Wednesday, October 21, 2009

Hold Your Noses!

Every so often, as I bemoan living in a red state filled with wingnuts and Jesus freaks, something happens that lifts my mood, makes me smile, quashes the “How did this happen?!” blues, and, once again, I’m filled with joy. Saturday’s Little Five Points Parade was such a moment for me.


Little Five Points is Atlanta’s bohemian neighborhood. Close to downtown, it’s filled with head shops, vintage clothing ships, offbeat clothing shops, bars, clubs, funky restaurants, derelicts, panhandlers and self-defined millennial hippies. So far, the area has done a pretty good job of resisting the gentrification that moves into such places like a rash. So far.


This was the best parade I’ve been to yet. Atlanta stalwarts The Abomnidable Feed and Seed Marching Band, leading off a twisted conga line of zombies and aging majorettes still twirling like it’s 1965! Floats full of horror-movie beauty Queens (girls too), pelting the crowd with Tootsie Rolls! Rock and roll and bluegrass bands on flatbed trucks driven by zombie aliens! And a whole troupe full of dancing, air-guitar playing, gender-bending Angus Youngs! (See photo - those of you who aren’t familiar with such things should know that Angus Young is the elder of AC/DC, still rocking in his schoolboy uniform.)


So we’re about half-way through the parade and suddenly I become aware of the foulest -- stench -- a smell hell itself could hardly produce -- you know sometimes you’ll be walking down the street in an old section of an old city on a hot day and will step over a sewer grate and there’s this...miasma? The Swamp Gas of Hades? It was like that.
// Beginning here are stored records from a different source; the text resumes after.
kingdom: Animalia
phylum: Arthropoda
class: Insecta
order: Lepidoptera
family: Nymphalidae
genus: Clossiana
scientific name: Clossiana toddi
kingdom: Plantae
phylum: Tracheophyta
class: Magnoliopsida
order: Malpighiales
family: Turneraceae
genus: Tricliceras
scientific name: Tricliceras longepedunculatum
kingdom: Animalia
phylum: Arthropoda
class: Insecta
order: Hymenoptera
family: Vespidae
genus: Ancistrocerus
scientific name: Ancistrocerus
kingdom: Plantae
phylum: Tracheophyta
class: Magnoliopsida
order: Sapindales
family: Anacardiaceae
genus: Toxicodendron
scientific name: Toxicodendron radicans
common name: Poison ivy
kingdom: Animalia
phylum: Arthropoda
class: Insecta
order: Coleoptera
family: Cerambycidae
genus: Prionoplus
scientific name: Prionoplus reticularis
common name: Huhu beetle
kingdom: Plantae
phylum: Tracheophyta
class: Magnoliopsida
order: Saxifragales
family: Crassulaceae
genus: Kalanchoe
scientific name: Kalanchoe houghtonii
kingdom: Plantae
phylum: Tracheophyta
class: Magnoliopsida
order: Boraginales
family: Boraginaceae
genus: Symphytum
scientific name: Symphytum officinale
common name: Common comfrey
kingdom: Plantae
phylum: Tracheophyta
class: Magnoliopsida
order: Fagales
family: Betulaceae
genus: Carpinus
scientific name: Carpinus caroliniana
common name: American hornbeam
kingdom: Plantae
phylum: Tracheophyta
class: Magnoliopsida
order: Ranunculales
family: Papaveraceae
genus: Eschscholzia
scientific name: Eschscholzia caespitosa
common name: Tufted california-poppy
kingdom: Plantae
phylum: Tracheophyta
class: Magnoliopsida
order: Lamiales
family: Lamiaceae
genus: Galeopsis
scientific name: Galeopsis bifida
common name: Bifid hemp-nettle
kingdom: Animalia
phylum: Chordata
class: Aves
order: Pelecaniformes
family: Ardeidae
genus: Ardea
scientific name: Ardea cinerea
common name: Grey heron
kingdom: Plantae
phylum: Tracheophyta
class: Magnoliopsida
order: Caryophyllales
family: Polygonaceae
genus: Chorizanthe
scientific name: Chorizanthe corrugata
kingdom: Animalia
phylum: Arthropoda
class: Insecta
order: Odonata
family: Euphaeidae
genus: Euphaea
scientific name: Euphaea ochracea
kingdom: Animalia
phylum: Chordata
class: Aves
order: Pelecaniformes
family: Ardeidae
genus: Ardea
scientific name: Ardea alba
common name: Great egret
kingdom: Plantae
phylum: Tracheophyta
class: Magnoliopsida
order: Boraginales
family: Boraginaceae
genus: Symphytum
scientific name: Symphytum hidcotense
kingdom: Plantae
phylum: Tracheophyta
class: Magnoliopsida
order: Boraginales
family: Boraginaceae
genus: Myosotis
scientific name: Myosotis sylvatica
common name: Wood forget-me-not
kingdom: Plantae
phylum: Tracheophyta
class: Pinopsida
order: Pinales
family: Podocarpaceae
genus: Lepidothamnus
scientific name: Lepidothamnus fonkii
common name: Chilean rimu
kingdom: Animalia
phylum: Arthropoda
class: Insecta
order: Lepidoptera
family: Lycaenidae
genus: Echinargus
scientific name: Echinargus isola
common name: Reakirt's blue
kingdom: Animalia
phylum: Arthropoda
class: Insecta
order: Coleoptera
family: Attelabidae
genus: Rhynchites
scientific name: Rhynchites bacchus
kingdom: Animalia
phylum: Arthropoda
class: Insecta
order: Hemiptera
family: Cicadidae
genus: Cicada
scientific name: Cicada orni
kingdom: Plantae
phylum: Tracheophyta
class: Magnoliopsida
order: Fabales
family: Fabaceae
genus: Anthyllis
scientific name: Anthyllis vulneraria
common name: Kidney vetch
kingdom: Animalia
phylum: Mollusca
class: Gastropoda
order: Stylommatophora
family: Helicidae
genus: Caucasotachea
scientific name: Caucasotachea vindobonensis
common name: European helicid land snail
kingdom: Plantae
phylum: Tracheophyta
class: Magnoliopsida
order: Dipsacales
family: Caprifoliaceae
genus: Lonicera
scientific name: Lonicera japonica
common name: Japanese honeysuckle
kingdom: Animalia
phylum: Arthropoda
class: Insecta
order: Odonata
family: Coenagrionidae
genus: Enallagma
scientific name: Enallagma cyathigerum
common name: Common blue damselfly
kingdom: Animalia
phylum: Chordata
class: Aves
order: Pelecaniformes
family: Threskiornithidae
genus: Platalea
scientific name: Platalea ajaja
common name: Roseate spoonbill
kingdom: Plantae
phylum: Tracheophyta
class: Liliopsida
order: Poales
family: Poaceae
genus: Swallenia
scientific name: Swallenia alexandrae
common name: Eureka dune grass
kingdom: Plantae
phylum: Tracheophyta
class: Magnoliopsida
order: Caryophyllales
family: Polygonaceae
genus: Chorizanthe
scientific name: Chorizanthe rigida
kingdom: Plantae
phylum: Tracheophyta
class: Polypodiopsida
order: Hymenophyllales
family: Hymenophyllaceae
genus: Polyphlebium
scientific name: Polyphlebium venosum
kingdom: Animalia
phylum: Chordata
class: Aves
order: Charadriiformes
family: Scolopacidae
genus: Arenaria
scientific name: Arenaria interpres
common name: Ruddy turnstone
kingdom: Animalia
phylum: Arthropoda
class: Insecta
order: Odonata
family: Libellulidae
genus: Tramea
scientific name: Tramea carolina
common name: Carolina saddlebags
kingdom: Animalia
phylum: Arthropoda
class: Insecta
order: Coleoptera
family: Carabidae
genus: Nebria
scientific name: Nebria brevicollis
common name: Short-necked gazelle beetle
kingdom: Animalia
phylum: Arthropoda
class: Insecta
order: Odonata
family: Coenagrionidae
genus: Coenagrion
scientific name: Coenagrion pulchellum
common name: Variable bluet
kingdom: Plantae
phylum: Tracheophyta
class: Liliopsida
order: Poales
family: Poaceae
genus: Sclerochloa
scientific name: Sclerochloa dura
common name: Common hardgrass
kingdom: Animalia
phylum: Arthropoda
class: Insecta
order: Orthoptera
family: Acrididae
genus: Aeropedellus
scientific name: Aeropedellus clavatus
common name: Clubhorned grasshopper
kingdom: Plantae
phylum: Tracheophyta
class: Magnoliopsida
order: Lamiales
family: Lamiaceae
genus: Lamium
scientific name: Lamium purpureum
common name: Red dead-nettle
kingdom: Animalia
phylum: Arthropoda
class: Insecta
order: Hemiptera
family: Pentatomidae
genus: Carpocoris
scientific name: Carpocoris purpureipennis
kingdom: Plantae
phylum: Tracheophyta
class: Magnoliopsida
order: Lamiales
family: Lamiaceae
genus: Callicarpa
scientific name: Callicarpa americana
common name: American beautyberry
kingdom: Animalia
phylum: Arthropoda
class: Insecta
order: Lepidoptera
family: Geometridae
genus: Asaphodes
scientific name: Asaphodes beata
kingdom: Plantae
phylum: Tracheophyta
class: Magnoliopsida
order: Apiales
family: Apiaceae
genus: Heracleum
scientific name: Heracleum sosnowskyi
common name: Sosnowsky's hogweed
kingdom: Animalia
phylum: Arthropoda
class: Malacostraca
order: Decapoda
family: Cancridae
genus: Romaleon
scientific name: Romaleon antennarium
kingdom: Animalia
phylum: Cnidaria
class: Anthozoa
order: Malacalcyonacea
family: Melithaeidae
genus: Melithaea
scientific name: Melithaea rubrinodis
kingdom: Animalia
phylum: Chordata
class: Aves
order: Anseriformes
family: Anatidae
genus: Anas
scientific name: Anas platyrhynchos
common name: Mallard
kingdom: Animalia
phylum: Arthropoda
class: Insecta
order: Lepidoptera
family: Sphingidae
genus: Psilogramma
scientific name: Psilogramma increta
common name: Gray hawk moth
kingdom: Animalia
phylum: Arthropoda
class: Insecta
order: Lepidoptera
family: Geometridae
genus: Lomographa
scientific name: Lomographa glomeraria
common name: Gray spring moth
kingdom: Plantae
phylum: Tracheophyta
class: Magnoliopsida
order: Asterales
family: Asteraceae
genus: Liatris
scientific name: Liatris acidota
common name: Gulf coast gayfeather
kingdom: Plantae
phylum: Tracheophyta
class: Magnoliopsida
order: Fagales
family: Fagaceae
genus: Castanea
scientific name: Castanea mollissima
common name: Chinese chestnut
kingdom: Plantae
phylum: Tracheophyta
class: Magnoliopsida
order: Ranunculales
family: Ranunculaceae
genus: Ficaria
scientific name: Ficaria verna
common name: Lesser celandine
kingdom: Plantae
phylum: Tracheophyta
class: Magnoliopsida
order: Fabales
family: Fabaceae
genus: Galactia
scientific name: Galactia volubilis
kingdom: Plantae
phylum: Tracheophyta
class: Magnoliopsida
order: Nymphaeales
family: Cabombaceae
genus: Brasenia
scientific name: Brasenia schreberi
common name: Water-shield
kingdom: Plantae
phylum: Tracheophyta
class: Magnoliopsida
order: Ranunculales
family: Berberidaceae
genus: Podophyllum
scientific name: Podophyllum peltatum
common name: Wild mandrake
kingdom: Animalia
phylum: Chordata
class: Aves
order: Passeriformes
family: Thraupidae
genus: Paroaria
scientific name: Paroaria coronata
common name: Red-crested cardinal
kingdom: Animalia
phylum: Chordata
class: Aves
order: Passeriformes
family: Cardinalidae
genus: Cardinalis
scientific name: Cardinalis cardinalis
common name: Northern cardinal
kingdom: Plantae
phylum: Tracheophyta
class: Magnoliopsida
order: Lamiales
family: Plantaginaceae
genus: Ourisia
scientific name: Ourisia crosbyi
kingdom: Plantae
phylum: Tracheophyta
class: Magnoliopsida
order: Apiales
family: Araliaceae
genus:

Only worse.


All around me people were holding their noses, eyes tearing up, choking. I see this white van coming down the street, and on the side, it says “Marty The Plumber.”


I’m thinking, oh, no. They wouldn’t.


Well, they would. The van passes us. It’s a stealth olfactory attack. People are reeling from the awful stench. Both of the van’s back doors are open, and inside is...a toilet. Not just any toilet, though. An unspeakable toilet, filled with facsimiles (I hope) of what you’d expect to find in an unspeakable toilet, overflowing, on the floor, everywhere, topped with a grinning death’s head spewing noxious vapor.


This was more than a float. It was an installation. It was Olfactory Art.


How did they do it? How did they produce that stench, in such quantity, with such strength, and such authenticity? Is Marty a chemist? Or is he simply so intimately familiar with such things that he can recreate them from common industrial gases?


People gripe about what plumbers cost. I never do. I figure that we can’t pay them enough. But to celebrate it...to mount a rolling tribute to sewer gases...oh, I was so impressed.


(I also felt sorry for the float that was behind the van -- rather a long distance behind -- but maybe the gas masks helped.)


Turns out that Marty the Plumber is one of the parade’s sponsors. Next time my plumbing backs up, I’ll know who to call.


Marty, we salute you!






I didn’t have my camera, and haven’t been able to find a photo of Marty the Plumber’s van. My guess is that no one could handle being close enough to it to take one.


Above photo of the Angus Youngs by Jamie Gumbrect for ajc.com. For more of Gumbrect’s great Little 5 Points Parade photos, go here.



4 comments:

Ines said...

:) unbelievably original.

waftbyCarol said...

omg THAT IS FANTASTIC !

ScentScelf said...

O.M.G., as the kids might say. Hilawful...hilarious and awful at once. Sublime and ridiculous.

Art? Well, that's worth tossing around. With a good drink, and far away from the truck. :)

Olfacta said...

Hi all -- At the alternative art-space I was involved in running a couple of years ago, there was an installation which involved a hammer's periodically striking a raw egg atop a pyramid. The egg would break, of course, and the contents would run down the pyramid. It was fairly warm weather, and, after a few days, this got more than a little ripe, and the smell was actually turning away visitors to the gallery.

I finally cleaned up the pool of rotten egg at the bottom of the pyramid. The Artist stopped by one day and had a fit. It seems that the smell was part of the installation. I got in trouble for destroying his Art.

Compared to that Marty the Plumber was nothing.